**Text provided**
Start of Block

Branching Out: Week in Review

Last Sunday seems so far away. I had a fantastic week that was jam-packed with long days full of new experiences. In the past, Spring has simply meant seasonal allergies, wardrobe challenges due to unpredictable weather, and the promise of summer right around the corner. For me, Spring has always been a season to rush through. It’s the awkward puberty of seasons and I can’t wait for it to be over. Even as I write this, Seals & Crofts’ serenades me as I daydream about summer breeze. Thank you Pandora Radio for reading my mind.

However, this year has been different. I have tried to embrace Spring for what it is and view it in a new light. My new perspective has taught me that Spring is a time of new beginnings. As everything starts to thaw and bloom, we too can get outside and expand our horizons. Spring is a great time to try new things and recommit to our personal growth. For some of us, this is a great time to review New Year’s resolutions and pick back up where we left off sometime in the first few weeks of February. For me, this is the perfect opportunity to try out new restaurants, recipes, and workouts. This past week I have met some new people and gone some new places and I have had a blast! So without further delay, here is the week in review.

On Sunday, I went to a delightful brunch at Stella’s with the Virginia is for Bloggers group. What started out as a tiny hashtag (#VAis4Bloggers) is now a thriving group of Virginia bloggers. The kickoff brunch that founders Sarah and Liz planned for us was fantastic.

Stella’s interior is gorgeous and the Greek theme is not subtle but not over-the-top either. The owners communicated the theme in a way that makes the restaurant feel authentic, not kitschy. One of the many well-edited features of the restaurant is the black and white Greek movie silently projected in the back corner.

Sarah and Liz brought us free samples and coupons for Love Grown Foods granola and coupons for Chobani. There was even a raffle for some of Sarah’s homemade peanut butter and full size bags of Love Grown granola.

Here’s the swag! Which included one of Gabby’s delicious gluten-free chocolate chip cookies.

I ordered the Black Kale Skillet, which comes with “sauteed black tuscan kale dressed with lemon-dijon vinaigrette, over toasted olive oil bread, kasseri cheese, topped with two fried eggs.” It turned out to be a great choice and I am sure that I will order this again in the future.

The pita dishes, although not vegetarian, looked delicious too.

End of Block

**Record set**
Start of Block

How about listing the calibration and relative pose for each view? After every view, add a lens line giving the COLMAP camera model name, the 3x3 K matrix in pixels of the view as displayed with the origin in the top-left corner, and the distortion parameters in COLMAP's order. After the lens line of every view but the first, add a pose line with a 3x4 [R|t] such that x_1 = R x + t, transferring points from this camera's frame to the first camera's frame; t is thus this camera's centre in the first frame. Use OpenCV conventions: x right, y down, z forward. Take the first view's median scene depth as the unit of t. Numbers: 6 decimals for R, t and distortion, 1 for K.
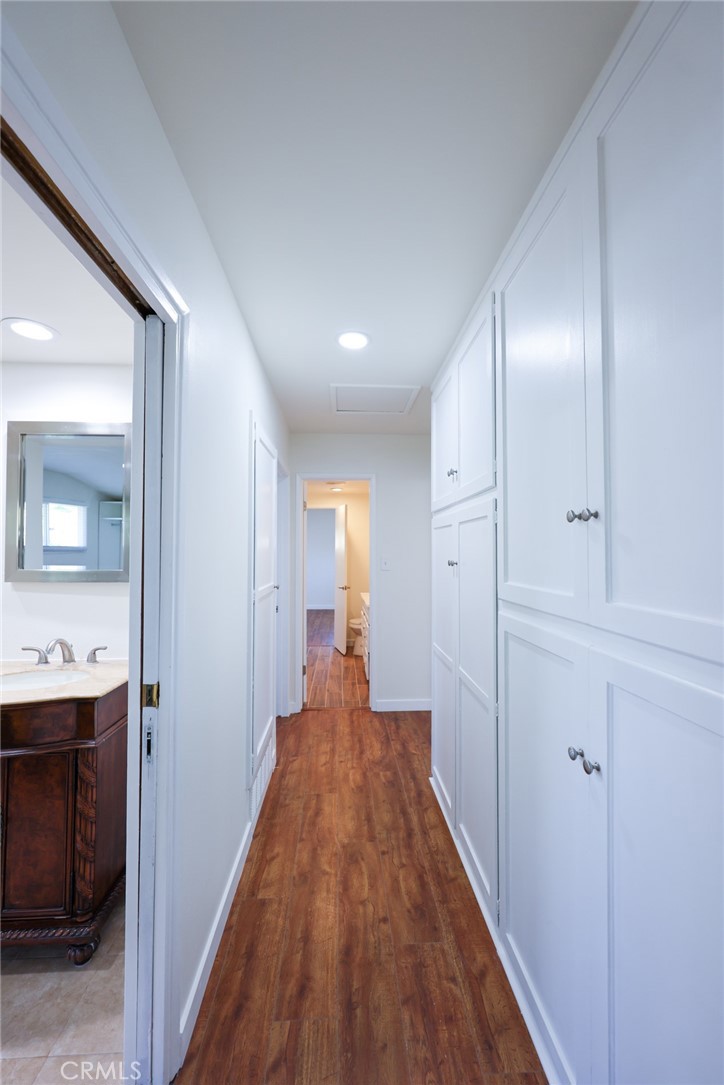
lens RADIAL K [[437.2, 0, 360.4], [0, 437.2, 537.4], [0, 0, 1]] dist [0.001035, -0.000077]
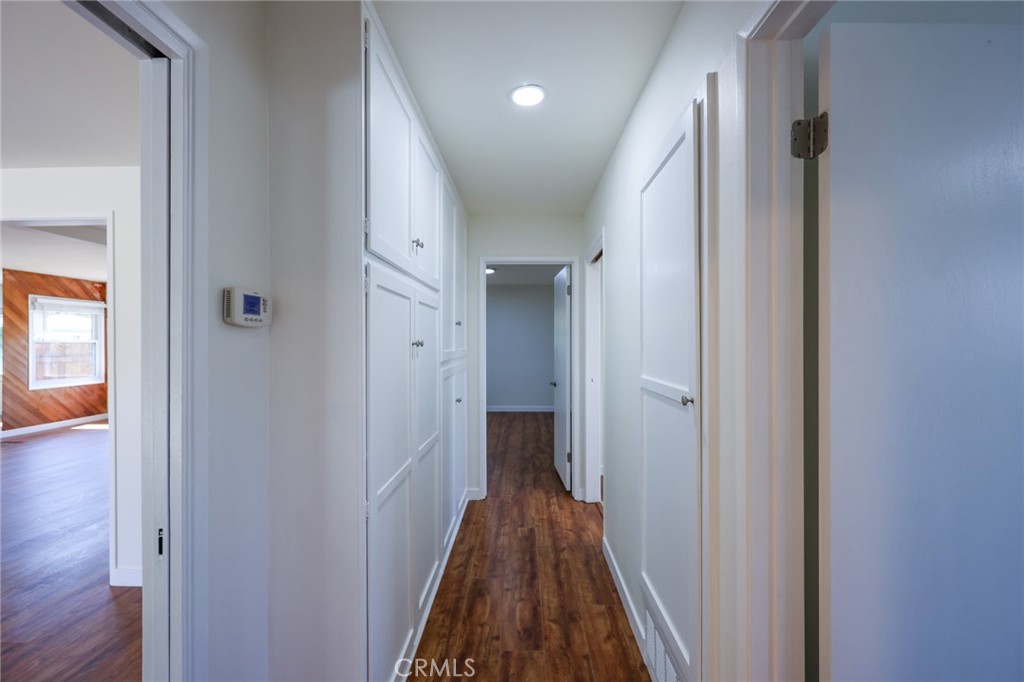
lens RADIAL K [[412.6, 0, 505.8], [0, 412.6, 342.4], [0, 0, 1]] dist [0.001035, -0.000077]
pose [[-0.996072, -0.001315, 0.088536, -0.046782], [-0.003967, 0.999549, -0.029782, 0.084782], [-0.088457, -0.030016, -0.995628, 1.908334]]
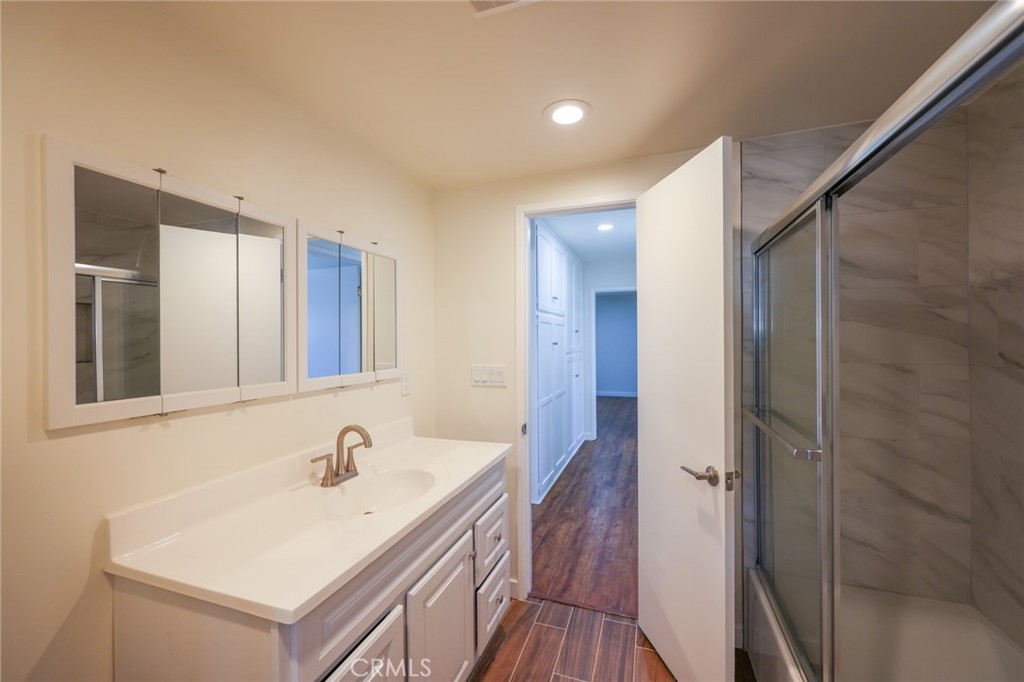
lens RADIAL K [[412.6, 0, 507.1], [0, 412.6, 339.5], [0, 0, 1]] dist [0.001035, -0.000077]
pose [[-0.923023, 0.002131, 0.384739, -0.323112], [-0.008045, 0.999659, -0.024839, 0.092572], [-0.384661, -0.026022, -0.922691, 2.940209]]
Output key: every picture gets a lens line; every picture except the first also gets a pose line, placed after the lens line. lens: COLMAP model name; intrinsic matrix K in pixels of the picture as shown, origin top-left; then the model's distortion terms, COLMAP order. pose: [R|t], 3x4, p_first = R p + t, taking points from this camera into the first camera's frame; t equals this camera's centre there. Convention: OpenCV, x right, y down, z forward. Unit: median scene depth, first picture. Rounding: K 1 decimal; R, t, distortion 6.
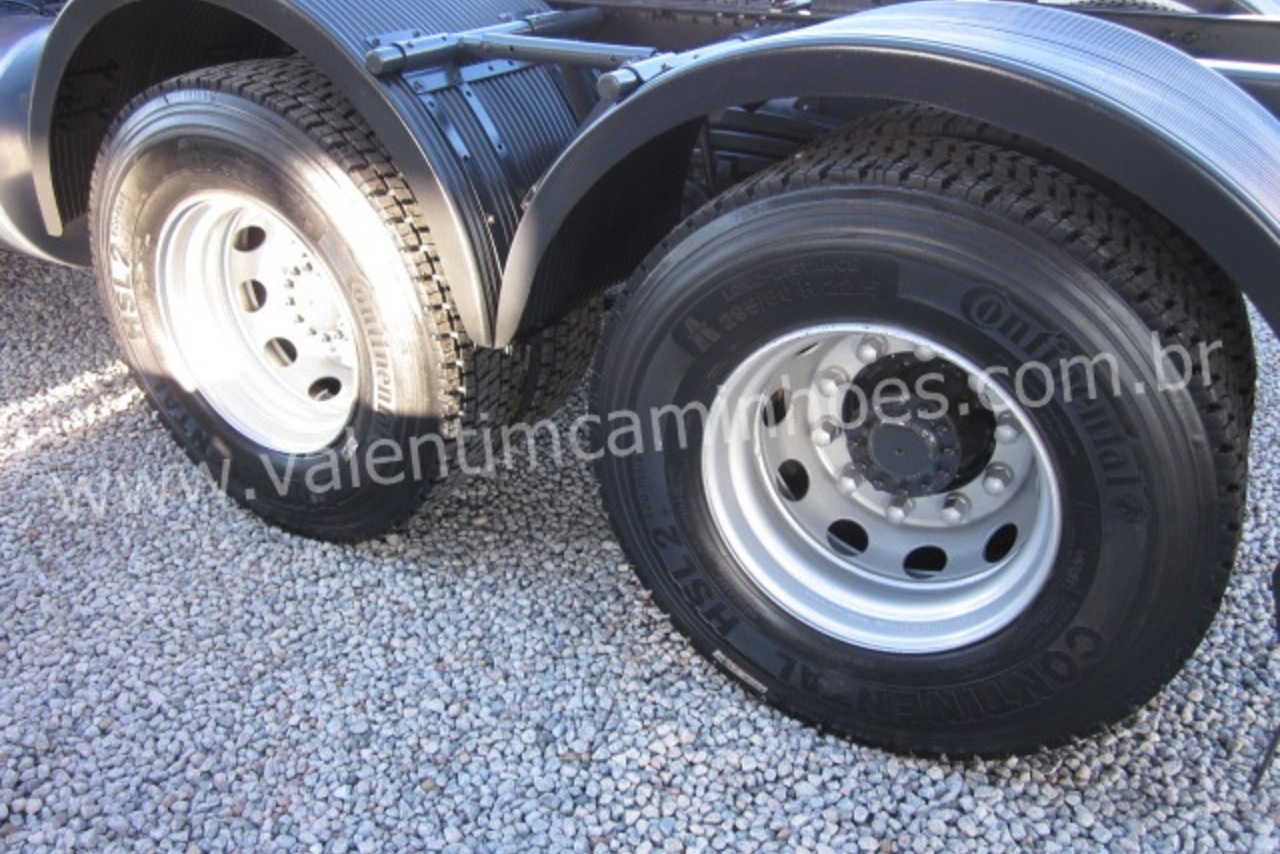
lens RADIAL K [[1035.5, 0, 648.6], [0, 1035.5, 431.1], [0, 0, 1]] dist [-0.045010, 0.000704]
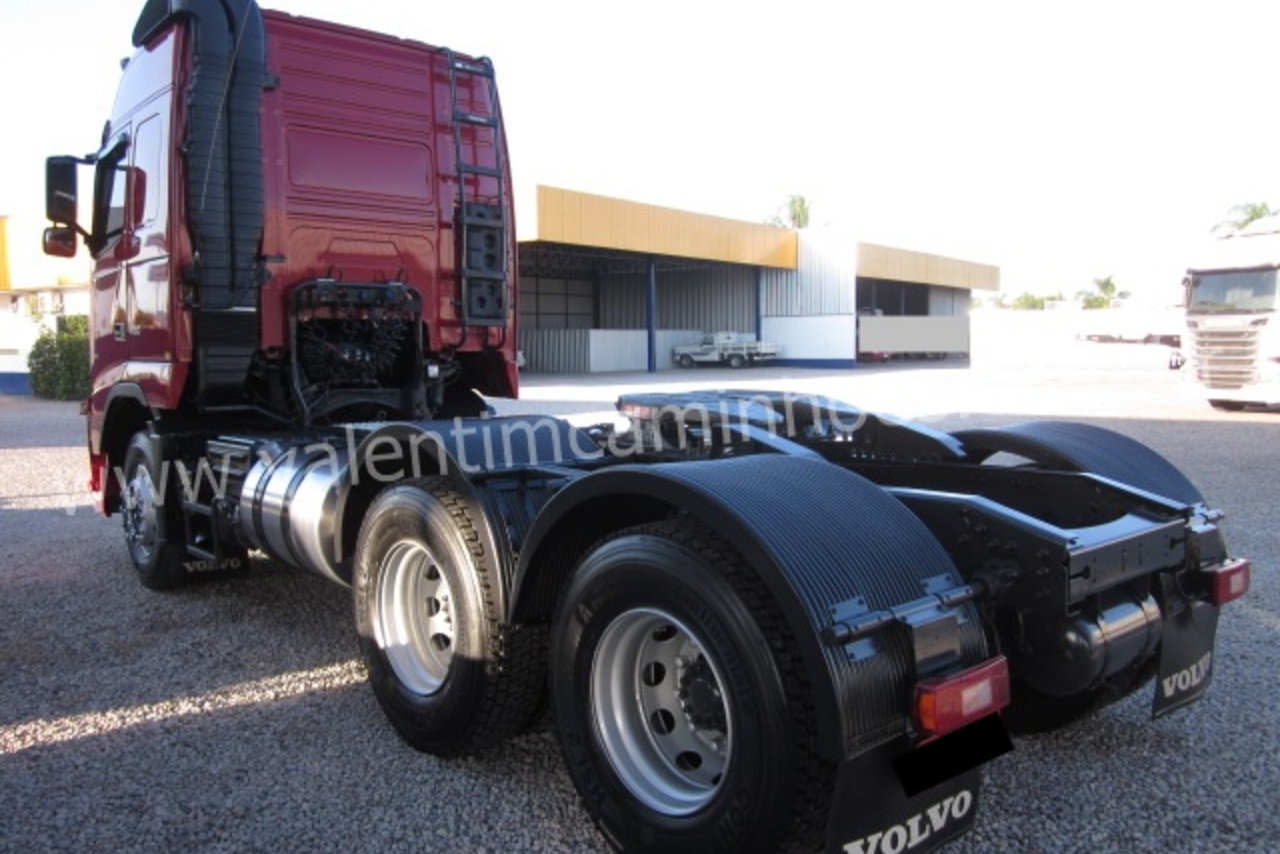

End of Block

**Tasks to complete**
[1] Answer these from the blog post:
(a) Which group did the Sunday brunch at Stella's bring together?
(b) What is silently projected in the back corner of the restaurant?
(c) Which dish was ordered at the brunch?
[2] Quote the blog post word for word from "Sarah and Liz brought" to "Love Grown granola.".

**Responses for each task**
[1]
(a) The Virginia is for Bloggers group.
(b) A black and white Greek movie.
(c) The Black Kale Skillet.

[2]
Sarah and Liz brought us free samples and coupons for Love Grown Foods granola and coupons for Chobani. There was even a raffle for some of Sarah’s homemade peanut butter and full size bags of Love Grown granola.